The weird world of cheese-rolling

Cheese rolling event Wikipedia Commons 3

Cheese the day

It’s not every day you see a group of people tumbling down a hill after a wheel of cheese. The cheese-rolling event is not for the faint of heart as it takes “high contact” activity to a whole new meaning. 

The cheese-chasing event on Cooper’s Hill near Gloucester, England, resonates as one of the most unique and dangerous sporting events to ever occur. The annual event occurs near the end of May, where many runners and spectators gather on the grassy slope.

The cheese-run rules are straightforward. Whoever makes it to the bottom the quickest, wins the massive wheel of cheese and, of course, ultimate bragging rights. Runners gather at the top of the hill, where the announcer counts to four. Upon promptly reaching three, the cheese launches down the hill. On four, the runners may commence down the side of the hill.

A mob of runners hurtles down the hill, tripping and rolling as they go. Even the spectators aren’t safe as they border the edges of the hill. On top of many runners’ injuries, many spectators are also injured by out of control, flailing runners. Paramedics are on standby at the bottom of the hill, ready for immediate care for the runners.

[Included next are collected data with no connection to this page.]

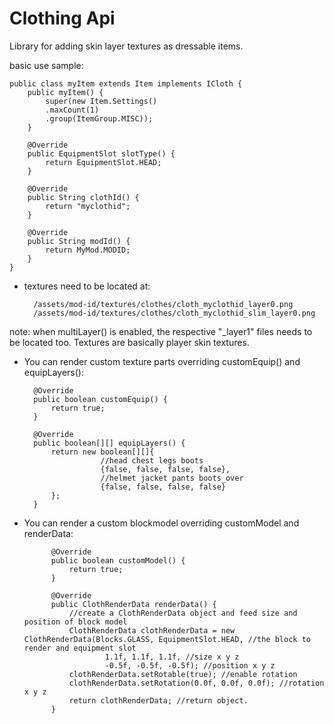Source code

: # Clothing Api
Library for adding skin layer textures as dressable items.

basic use sample:

    public class myItem extends Item implements ICloth {
        public myItem() {
            super(new Item.Settings()
            .maxCount(1)
            .group(ItemGroup.MISC));
        }

        @Override
        public EquipmentSlot slotType() {
            return EquipmentSlot.HEAD;
        }
    
        @Override
        public String clothId() {
            return "myclothid";
        }
    
        @Override
        public String modId() {
            return MyMod.MODID;
        }
    }
 
* textures need to be located at:
        
        /assets/mod-id/textures/clothes/cloth_myclothid_layer0.png
        /assets/mod-id/textures/clothes/cloth_myclothid_slim_layer0.png
        
note: when multiLayer() is enabled, the respective "_layer1" files needs to be located too. Textures are basically player skin textures.


* You can render custom texture parts overriding customEquip() and equipLayers():
    
        @Override
        public boolean customEquip() {
            return true;
        }

        @Override
        public boolean[][] equipLayers() {
            return new boolean[][]{
                       //head chest legs boots
                       {false, false, false, false},
                       //helmet jacket pants boots_over
                       {false, false, false, false}
            };
        }


* You can render a custom blockmodel overriding customModel and renderData:
        
            @Override
            public boolean customModel() {
                return true;
            }
        
            @Override
            public ClothRenderData renderData() {
                //create a ClothRenderData object and feed size and position of block model
                ClothRenderData clothRenderData = new ClothRenderData(Blocks.GLASS, EquipmentSlot.HEAD, //the block to render and equipment slot
                        1.1f, 1.1f, 1.1f, //size x y z
                        -0.5f, -0.5f, -0.5f); //position x y z
                clothRenderData.setRotable(true); //enable rotation
                clothRenderData.setRotation(0.0f, 0.0f, 0.0f); //rotation x y z
                return clothRenderData; //return object.
            }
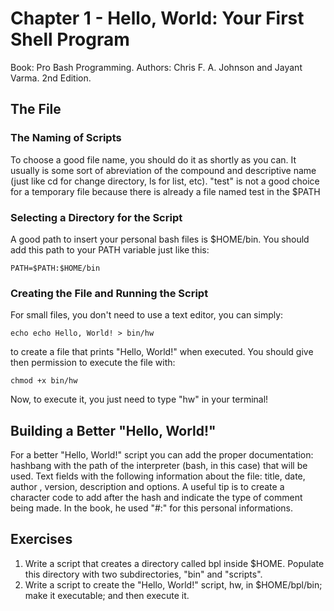 # Chapter 1 - Hello, World: Your First Shell Program
Book: Pro Bash Programming. Authors: Chris F. A. Johnson and Jayant Varma. 2nd Edition.

## The File
### The Naming of Scripts
To choose a good file name, you should do it as shortly as you can. It usually is some sort of abreviation of the compound and descriptive name (just like cd for change directory, ls for list, etc).
"test" is not a good choice for a temporary file because there is already a file named test in the $PATH

### Selecting a Directory for the Script
A good path to insert your personal bash files is $HOME/bin. You should add this path to your PATH variable just like this:

`PATH=$PATH:$HOME/bin`

### Creating the File and Running the Script
For small files, you don't need to use a text editor, you can simply:

`echo echo Hello, World! > bin/hw`

to create a file that prints "Hello, World!" when executed.
You should give then permission to execute the file with:

`chmod +x bin/hw`

Now, to execute it, you just need to type "hw" in your terminal!

## Building a Better "Hello, World!"
For a better "Hello, World!" script you can add the proper documentation:
hashbang with the path of the interpreter (bash, in this case) that will be used.
Text fields with the following information about the file: title, date, author <email>, version, description and options.
A useful tip is to create a character code to add after the hash and indicate the type of comment being made. In the book, he used "#:" for this personal informations.

## Exercises
1. Write a script that creates a directory called bpl inside $HOME. Populate this directory with two subdirectories, "bin" and "scripts".
2. Write a script to create the "Hello, World!" script, hw, in $HOME/bpl/bin; make it executable; and then execute it.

Cooper’s Hill is a steep slope that begins with a plunging angle of 70 degrees, then flattens slightly to 50 degrees before becoming utterly horizontal at the bottom of the hill. The length is approximately 250 yards of uneven grassy terrain.  Volunteer rugby players tackle the out-of-control runners at the bottom of the hill before they skid to a stop.

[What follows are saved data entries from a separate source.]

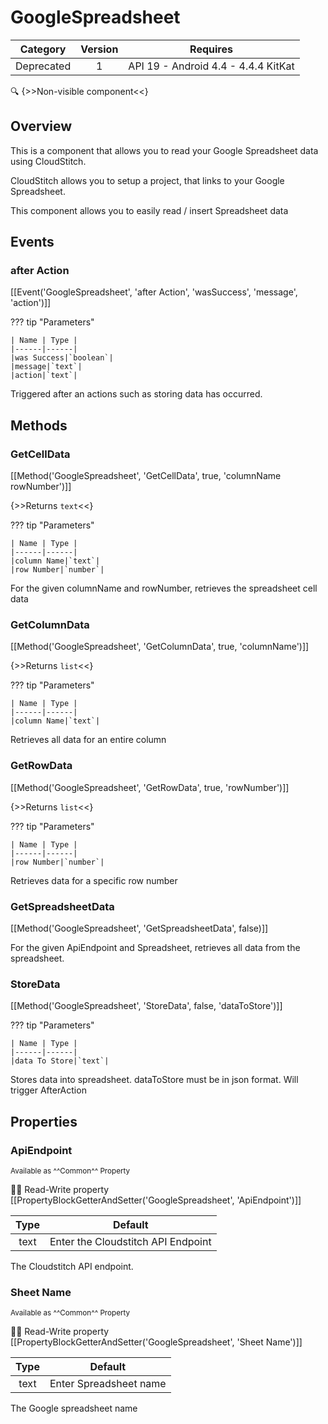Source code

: # GoogleSpreadsheet

| Category | Version | Requires |
|:--------:|:-------:|:--------:|
|Deprecated|1|API 19 - Android 4.4 - 4.4.4 KitKat|

:mag: {>>Non-visible component<<}

## Overview

This is a component that allows you to read your Google Spreadsheet data using CloudStitch. 

CloudStitch allows you to setup a project, that links to your Google Spreadsheet. 

This component allows you to easily read / insert Spreadsheet data

## Events

### after Action

[[Event('GoogleSpreadsheet', 'after Action', 'wasSuccess', 'message', 'action')]]

??? tip "Parameters"

    | Name | Type |
    |------|------|
    |was Success|`boolean`|
    |message|`text`|
    |action|`text`|


Triggered after an actions such as storing data has occurred.

## Methods

### GetCellData

[[Method('GoogleSpreadsheet', 'GetCellData', true, 'columnName rowNumber')]]

{>>Returns `text`<<}

??? tip "Parameters"

    | Name | Type |
    |------|------|
    |column Name|`text`|
    |row Number|`number`|


For the given columnName and rowNumber, retrieves the spreadsheet cell data

### GetColumnData

[[Method('GoogleSpreadsheet', 'GetColumnData', true, 'columnName')]]

{>>Returns `list`<<}

??? tip "Parameters"

    | Name | Type |
    |------|------|
    |column Name|`text`|


Retrieves all data for an entire column

### GetRowData

[[Method('GoogleSpreadsheet', 'GetRowData', true, 'rowNumber')]]

{>>Returns `list`<<}

??? tip "Parameters"

    | Name | Type |
    |------|------|
    |row Number|`number`|


Retrieves data for a specific row number

### GetSpreadsheetData

[[Method('GoogleSpreadsheet', 'GetSpreadsheetData', false)]]

For the given ApiEndpoint and Spreadsheet, retrieves all data from the spreadsheet.

### StoreData

[[Method('GoogleSpreadsheet', 'StoreData', false, 'dataToStore')]]

??? tip "Parameters"

    | Name | Type |
    |------|------|
    |data To Store|`text`|


Stores data into spreadsheet. dataToStore must be in json format. Will trigger AfterAction

## Properties

### ApiEndpoint

<small>Available as ^^Common^^ Property</small>

:eyes::pencil: Read-Write property
[[PropertyBlockGetterAndSetter('GoogleSpreadsheet', 'ApiEndpoint')]]

| Type | Default |
|:----:|:-------:|
|text|Enter the Cloudstitch API Endpoint|

The Cloudstitch API endpoint.

### Sheet Name

<small>Available as ^^Common^^ Property</small>

:eyes::pencil: Read-Write property
[[PropertyBlockGetterAndSetter('GoogleSpreadsheet', 'Sheet Name')]]

| Type | Default |
|:----:|:-------:|
|text|Enter Spreadsheet name|

The Google spreadsheet name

While cheese-rolling seems like a silly event, it does have ceremonial past, dating back over 200 years. The Romans had a fort at the top of the hill and often rolled ceremonial bundles of brushwood down the hill’s side to represent the new year after winter. The Romans were credited for using Cooper’s Hill to their advantage by rolling things down the plummeting slope. Arguably, rolling things down the hill could have been used as a defence mechanism to prevent intruders from reaching the fort. Boulders or a nine-pound wheel of Double Gloucester cheese hurtling down the pike can do some severe damage. The rotation of cheese can gain up to 110km an hour down the hill. Many spectators have to keep a sharp eye as the bounding cheese will often veer off course right at them.

While the event has caused brutal injuries to the contestants and spectators, nobody has ever died participating in the Cheese run. However, an old folk tale tells of one of the contestants dropping dead at the end of the race. Because such intense injuries have occurred during the cheese-roll, it had been officially banned in 2010. However, local volunteers and lovers of the event have kept it alive.

Despite the event resulting in maiming and multiple casualties, the Cooper Hill Cheese-Roll continues to attract ranges of racers and spectators each year. The event is not for the faint of heart, but the opportunity to win an enormous wheel of cheese proves to encourage runners of all ages.